I will describe with respect to the neurocranium involved in the development of the posterior fossa.
In the classification of ossification,
neurocranium is further divided into cartilaginous neurocranium and membranous neurocranium.
- cartilaginous neurocranium
It consists of cartilaginous primordia of the skull base,
bones of the skull base is formed by endochondral ossification.
The occipital bone,
the sphenoid bone and the ethmoid is in order ossified.
Parachordal cartilage or basal plate is formed around the cephalic end of the notochord ,
these fuse with cartilage from sclerotome of the occipital somites.
The cartilage mass involves in the formation of a basilar portion of the occipital bone, extends while surrounding the cephalic end of the spinal cord and forms a peripheral portion of the foramen magnum.
Intramembranous ossification of the neural crest mesenchyme at the top and lateral portion of the brain leads to form calvaria.
This means that occipital bone is derived from the paraxial mesoderm unlike the frontal bone and is formed by endochondral ossification unlike the frontal bone and the parietal bone.

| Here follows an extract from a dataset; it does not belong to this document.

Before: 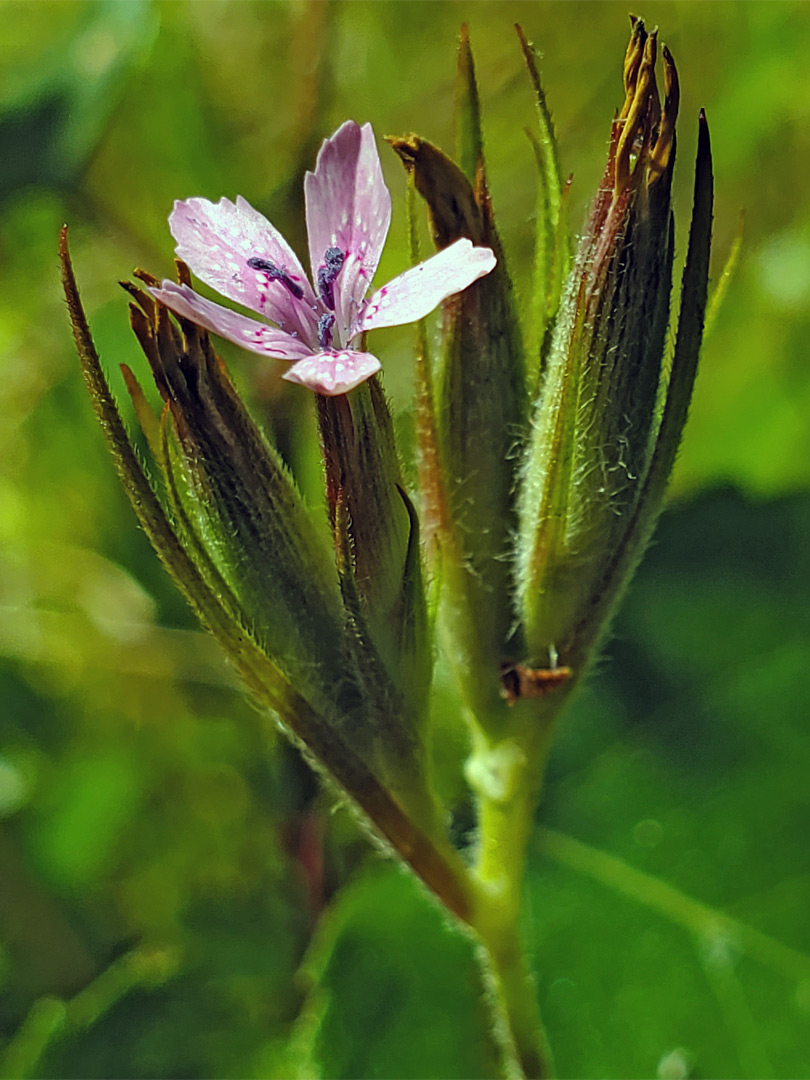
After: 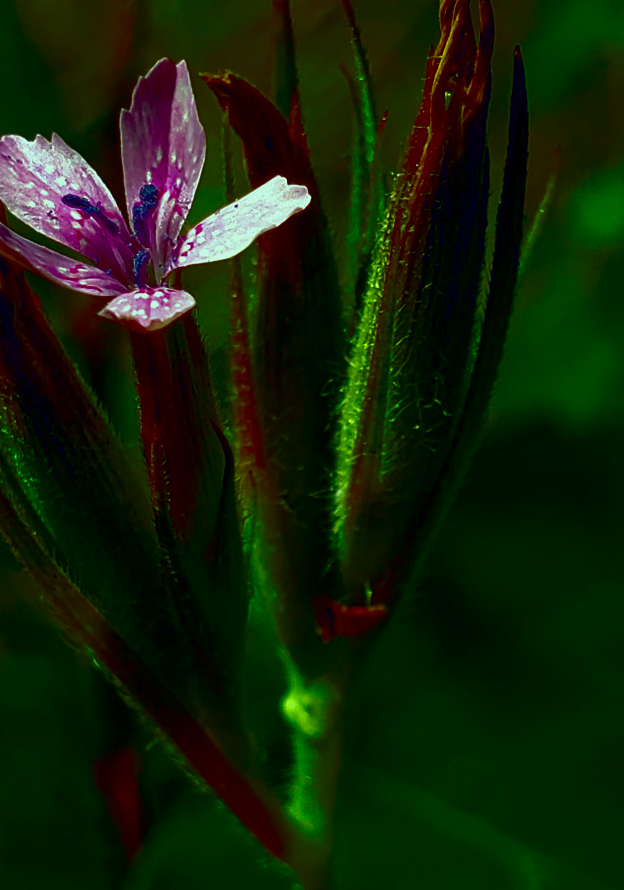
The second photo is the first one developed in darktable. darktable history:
contrast brightness saturation: brightness -0.985, saturation 0.995
crop: left 22.851%, top 5.897%, bottom 11.674%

So these abnormalities causes defective development of the posterior fossa.
It can be said that the occipital bone is distinctive among bones of the skull.
There is fibrous sutures in the calvaria of newborn,
so the brain volume can increase through in infancy and childhood.
The volume of the calvaria increases the most until 2-year-old,
the brain volume increases rapidly from 2 to 5-year-old.
Calvaria can extend until 16-year-old.
By thickening of the skull for 3-4 years after 16-year-old ,
calvaria can extend slightly further.
3.5.
Does the abnormality of the enchondral ossification cause the cerebellar tonsil herniation?
Abnormality of the endochondral ossification inhibits the development of the posterior fossa including skull base.
Achondroplasia representing abnormality of the endochondral ossification is accompanied not only with hypoplasia of the posterior fossa,
but also with narrowing of the foramen magnum at high rates.(fig.3)
Achondroplasia has a direct compression of the medulla oblongata rather than descent of the cerebellar tonsil in many cases.
However,
some case accompanied with CTH have been reported.
It often merge hydrocephalus,
but not severe.
4.
Assessment of the posterior fossa
Several indicators for the evaluation of the posterior fossa have been considered.
Compared with healthy group and Chiari malformation type I,
Remy et al.
discussed with respect to the neural and the bone structure of the posterior fossa.
It have been showed a trend of shorter clivus,
shorter supraocciput,
smaller midsagittal area of the posterior fossa and increased tentorial angle(normal degree from 27 to 52°).
There have been a significant difference in the length of the clivus.(fig.4)
There are some reports that the volume of the posterior fossa is not correlated with CTH.